- Data for this task -
=====

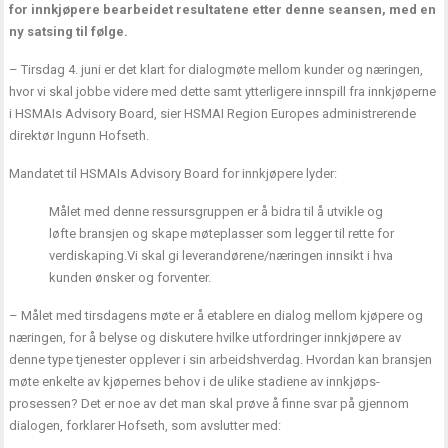
for innkjøpere bearbeidet resultatene etter denne seansen, med en
ny satsing til følge.
– Tirsdag 4. juni er det klart for dialogmøte mellom kunder og næringen,
hvor vi skal jobbe videre med dette samt ytterligere innspill fra innkjøperne
i HSMAIs Advisory Board, sier HSMAI Region Europes administrerende
direktør Ingunn Hofseth.
Mandatet til HSMAIs Advisory Board for innkjøpere lyder:
Målet med denne ressursgruppen er å bidra til å utvikle og
løfte bransjen og skape møteplasser som legger til rette for
verdiskaping.Vi skal gi leverandørene/næringen innsikt i hva
kunden ønsker og forventer.
– Målet med tirsdagens møte er å etablere en dialog mellom kjøpere og
næringen, for å belyse og diskutere hvilke utfordringer innkjøpere av
denne type tjenester opplever i sin arbeidshverdag. Hvordan kan bransjen
møte enkelte av kjøpernes behov i de ulike stadiene av innkjøps-
prosessen? Det er noe av det man skal prøve å finne svar på gjennom
dialogen, forklarer Hofseth, som avslutter med:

=====

- What the task requires -
Set down only these lines, exactly: the line containing "prosessen? Det er" and each line after it, through the end of the listing.

- Task output -
prosessen? Det er noe av det man skal prøve å finne svar på gjennom
dialogen, forklarer Hofseth, som avslutter med:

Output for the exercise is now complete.